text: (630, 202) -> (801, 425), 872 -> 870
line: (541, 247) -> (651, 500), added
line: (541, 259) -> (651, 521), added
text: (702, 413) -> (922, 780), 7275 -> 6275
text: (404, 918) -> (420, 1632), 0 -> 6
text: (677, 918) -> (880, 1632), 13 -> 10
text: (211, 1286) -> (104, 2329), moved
------------------------------------
Work to be completed – Your answer must be the records above, repeated exactly.

Solution –
text: (630, 202) -> (801, 425), 872 -> 870
line: (541, 247) -> (651, 500), added
line: (541, 259) -> (651, 521), added
text: (702, 413) -> (922, 780), 7275 -> 6275
text: (404, 918) -> (420, 1632), 0 -> 6
text: (677, 918) -> (880, 1632), 13 -> 10
text: (211, 1286) -> (104, 2329), moved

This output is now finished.